#### [Supplied material]

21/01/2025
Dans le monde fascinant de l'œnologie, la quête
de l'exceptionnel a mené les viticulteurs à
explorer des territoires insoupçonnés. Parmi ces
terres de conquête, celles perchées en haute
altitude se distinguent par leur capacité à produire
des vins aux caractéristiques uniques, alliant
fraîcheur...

#### [Work order]
The result consists of the line with "terres de conquête, celles perchées en haute" through the last line of the entries above, repeated exactly and with nothing else.

#### [Task result]
terres de conquête, celles perchées en haute
altitude se distinguent par leur capacité à produire
des vins aux caractéristiques uniques, alliant
fraîcheur...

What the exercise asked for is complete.